What you will do:
1. Using the SOPA article, decide whether each statement agrees with it. For each, answer yes or no and quote the deciding words.
(a) The markup on Thursday ran from 10 a.m. to 9:30 p.m.
(b) Jason Chaffetz is a Republican representative from Texas.
(c) More than 80 Internet engineers and cybersecurity experts raised security concerns about the bill.
2. Return the part of the SOPA article between "Smith says he" and "Congress' holiday break.", inclusive, copied word for word.
3. Answer these questions from the SOPA article.
(a) In what month will the bill markup continue?
(b) About how many amendments will the committee consider when it resumes debate?
(c) What position does Lamar Smith hold on the committee?

Excerpted passage:
☆ ☆ ☆
Smith says he will consider holding a hearing on the cybersecurity impact of the copyright bill

The U.S. House of Representatives Judiciary Committee has postponed further debate on the controversial Stop Online Piracy Act (SOPA) until after Congress' holiday break.

At the urging of some SOPA opponents, Representative Lamar Smith, a Texas Republican and committee chairman, said Friday he will consider a hearing or a classified briefing on the bill's impact on cybersecurity. More than 80 Internet engineers and cybersecurity experts have raised security concerns about the bill, which would require Internet service providers and domain name registrars to block the domain names of foreign websites accused of copyright infringement.

Representative Jason Chaffetz, a Utah Republican, called for both a classified hearing and a public hearing on the cybersecurity issues. In the lone hearing on SOPA, the committee did not hear from security experts and Internet engineers, he said.

"We have deep concerns about what this will do to cybersecurity," Chaffetz said. "I think it would be dangerous for members on this committee to vote on final passage of this bill without having at least one hearing and some clarification" on the security impact.

The bill markup, a hearing in which lawmakers offer amendments, will continue in January, said Smith, the main sponsor of the bill. The markup, which ran from 10 a.m. to 9:30 p.m. Thursday, was interrupted twice by votes on the House floor Friday.

The committee will have about 30 amendments to consider after it resumes debate on SOPA. Opponents of the bill flooded the committee with amendments in an effort to slow down the committee's march toward approval of the legislation.
☆ ☆ ☆
Record extracts:
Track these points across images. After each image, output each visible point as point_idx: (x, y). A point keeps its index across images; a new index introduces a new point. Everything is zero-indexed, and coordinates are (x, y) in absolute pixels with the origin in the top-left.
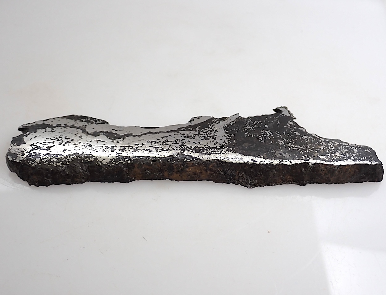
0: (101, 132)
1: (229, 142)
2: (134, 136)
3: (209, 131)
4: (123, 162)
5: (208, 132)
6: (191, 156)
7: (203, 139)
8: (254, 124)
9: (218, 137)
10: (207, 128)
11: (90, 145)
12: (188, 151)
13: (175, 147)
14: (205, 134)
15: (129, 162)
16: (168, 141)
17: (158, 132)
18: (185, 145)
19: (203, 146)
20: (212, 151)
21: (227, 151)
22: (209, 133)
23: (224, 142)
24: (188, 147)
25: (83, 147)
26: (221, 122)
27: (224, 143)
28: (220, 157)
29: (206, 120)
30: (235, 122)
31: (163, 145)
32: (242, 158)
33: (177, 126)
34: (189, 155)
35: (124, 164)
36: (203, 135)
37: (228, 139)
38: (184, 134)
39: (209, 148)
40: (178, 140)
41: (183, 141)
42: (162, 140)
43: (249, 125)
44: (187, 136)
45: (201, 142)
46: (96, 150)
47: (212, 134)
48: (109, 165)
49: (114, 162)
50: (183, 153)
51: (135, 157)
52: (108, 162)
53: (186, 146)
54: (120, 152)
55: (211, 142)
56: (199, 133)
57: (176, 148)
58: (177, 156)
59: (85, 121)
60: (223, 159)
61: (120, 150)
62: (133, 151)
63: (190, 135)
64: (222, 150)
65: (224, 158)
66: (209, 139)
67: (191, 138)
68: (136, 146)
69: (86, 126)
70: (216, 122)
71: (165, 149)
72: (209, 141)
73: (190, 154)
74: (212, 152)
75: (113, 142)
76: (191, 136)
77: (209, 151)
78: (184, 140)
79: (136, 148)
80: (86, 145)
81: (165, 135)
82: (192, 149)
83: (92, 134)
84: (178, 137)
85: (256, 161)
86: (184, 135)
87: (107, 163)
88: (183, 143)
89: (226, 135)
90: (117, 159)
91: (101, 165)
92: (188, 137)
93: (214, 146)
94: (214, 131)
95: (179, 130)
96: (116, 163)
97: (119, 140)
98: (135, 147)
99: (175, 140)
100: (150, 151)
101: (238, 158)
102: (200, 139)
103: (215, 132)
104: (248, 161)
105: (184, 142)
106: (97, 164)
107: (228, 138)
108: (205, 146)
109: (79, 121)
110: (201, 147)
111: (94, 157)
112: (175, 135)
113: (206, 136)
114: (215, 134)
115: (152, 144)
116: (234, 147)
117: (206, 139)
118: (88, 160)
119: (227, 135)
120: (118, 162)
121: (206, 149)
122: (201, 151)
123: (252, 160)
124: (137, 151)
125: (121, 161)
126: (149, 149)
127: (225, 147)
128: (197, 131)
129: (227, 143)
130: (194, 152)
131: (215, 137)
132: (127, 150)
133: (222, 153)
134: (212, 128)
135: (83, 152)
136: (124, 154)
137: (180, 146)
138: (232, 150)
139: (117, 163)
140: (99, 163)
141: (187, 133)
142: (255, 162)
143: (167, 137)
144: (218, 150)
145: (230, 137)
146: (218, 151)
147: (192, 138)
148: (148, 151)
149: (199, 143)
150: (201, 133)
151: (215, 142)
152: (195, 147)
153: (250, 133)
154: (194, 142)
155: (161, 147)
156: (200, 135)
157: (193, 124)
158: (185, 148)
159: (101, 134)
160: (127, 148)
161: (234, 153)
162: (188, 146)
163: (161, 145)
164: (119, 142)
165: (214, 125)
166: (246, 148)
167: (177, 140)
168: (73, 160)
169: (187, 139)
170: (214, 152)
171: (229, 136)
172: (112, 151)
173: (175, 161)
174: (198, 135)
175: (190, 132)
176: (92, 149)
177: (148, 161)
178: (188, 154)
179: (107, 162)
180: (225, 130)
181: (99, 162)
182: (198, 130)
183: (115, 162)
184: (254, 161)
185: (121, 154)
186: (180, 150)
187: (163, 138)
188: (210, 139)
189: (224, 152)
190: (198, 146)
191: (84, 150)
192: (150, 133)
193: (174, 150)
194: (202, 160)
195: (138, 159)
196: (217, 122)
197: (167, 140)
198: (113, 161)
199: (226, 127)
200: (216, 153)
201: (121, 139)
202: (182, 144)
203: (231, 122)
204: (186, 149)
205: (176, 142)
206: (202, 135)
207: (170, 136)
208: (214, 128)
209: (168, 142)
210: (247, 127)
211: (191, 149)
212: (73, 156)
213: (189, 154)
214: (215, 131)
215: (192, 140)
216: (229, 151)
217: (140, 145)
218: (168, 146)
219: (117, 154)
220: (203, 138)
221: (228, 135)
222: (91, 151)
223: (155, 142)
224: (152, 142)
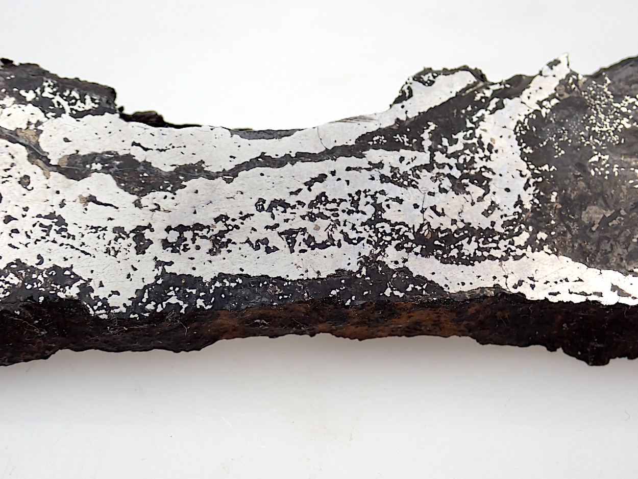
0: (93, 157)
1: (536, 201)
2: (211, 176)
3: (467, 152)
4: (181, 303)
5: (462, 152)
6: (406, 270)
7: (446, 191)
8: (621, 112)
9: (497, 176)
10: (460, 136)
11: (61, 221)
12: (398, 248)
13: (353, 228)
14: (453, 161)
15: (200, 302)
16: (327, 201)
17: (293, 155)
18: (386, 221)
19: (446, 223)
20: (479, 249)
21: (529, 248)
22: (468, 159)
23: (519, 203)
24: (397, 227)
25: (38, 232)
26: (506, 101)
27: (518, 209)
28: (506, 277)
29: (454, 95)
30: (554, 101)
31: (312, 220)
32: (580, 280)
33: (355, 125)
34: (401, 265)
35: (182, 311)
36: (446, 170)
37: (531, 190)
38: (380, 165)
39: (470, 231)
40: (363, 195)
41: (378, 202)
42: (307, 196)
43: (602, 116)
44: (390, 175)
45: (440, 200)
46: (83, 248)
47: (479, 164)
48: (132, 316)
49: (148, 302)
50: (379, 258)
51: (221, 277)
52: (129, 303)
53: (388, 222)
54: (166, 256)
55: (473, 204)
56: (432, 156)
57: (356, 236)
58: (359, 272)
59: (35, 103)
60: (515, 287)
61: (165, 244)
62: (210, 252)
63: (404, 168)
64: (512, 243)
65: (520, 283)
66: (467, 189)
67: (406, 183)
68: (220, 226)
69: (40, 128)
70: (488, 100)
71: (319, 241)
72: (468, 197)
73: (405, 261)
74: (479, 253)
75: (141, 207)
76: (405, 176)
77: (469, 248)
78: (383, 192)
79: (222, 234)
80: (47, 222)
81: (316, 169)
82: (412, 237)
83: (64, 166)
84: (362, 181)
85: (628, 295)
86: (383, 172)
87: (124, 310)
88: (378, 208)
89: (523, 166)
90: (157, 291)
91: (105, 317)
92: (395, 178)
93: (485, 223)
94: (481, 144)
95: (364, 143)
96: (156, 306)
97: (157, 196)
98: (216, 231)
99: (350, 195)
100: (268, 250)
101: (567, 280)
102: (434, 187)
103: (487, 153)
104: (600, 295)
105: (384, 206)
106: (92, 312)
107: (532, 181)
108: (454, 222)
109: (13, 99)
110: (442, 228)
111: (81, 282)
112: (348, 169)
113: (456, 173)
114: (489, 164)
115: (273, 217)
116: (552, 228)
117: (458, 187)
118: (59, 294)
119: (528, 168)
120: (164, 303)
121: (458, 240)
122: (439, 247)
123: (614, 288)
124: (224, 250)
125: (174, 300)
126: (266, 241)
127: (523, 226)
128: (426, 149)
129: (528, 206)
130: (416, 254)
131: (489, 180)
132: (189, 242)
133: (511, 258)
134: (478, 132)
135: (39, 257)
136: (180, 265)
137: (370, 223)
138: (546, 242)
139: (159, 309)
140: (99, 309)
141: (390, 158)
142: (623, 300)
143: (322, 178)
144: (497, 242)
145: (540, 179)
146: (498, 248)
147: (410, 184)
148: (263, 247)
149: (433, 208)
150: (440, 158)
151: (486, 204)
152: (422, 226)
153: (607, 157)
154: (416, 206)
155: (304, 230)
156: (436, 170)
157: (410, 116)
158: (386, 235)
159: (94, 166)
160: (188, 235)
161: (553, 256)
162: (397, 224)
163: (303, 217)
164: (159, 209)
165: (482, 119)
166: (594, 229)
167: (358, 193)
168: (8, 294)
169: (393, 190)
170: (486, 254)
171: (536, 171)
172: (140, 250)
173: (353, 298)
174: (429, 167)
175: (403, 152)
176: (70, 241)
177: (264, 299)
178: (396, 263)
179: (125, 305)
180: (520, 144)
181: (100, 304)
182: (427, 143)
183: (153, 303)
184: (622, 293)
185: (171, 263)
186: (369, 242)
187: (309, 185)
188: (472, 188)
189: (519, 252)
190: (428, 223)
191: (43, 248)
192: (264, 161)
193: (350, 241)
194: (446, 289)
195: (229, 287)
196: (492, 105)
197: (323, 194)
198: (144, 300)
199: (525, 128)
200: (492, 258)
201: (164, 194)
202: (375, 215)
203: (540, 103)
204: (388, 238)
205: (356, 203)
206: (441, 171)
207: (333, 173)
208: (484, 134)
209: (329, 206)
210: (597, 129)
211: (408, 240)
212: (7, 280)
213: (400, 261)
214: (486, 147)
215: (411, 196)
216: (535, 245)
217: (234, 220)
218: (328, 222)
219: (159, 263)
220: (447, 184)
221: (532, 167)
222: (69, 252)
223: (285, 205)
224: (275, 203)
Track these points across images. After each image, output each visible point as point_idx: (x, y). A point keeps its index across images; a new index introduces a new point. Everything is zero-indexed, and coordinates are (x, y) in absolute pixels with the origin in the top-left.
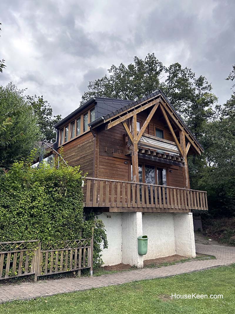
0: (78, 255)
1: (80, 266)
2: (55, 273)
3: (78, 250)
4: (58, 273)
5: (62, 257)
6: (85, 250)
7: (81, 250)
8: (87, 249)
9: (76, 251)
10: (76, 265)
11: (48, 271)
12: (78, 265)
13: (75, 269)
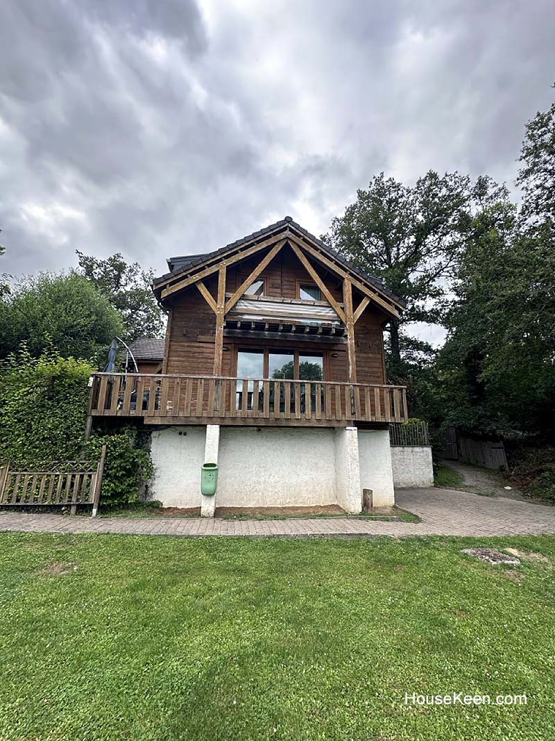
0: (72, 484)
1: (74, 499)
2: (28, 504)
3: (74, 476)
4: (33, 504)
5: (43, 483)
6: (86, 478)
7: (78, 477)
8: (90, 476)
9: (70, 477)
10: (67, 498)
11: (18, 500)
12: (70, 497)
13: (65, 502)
☆ ☆ ☆
Outputs for the tasks:
1.
(a) Yes. "The markup, which ran from 10 a.m. to 9:30 p.m. Thursday"
(b) No. "Representative Jason Chaffetz, a Utah Republican"
(c) Yes. "More than 80 Internet engineers and cybersecurity experts have raised security concerns about the bill"

2.
Smith says he will consider holding a hearing on the cybersecurity impact of the copyright bill

The U.S. House of Representatives Judiciary Committee has postponed further debate on the controversial Stop Online Piracy Act (SOPA) until after Congress' holiday break.

3.
(a) January.
(b) About 30.
(c) Committee chairman.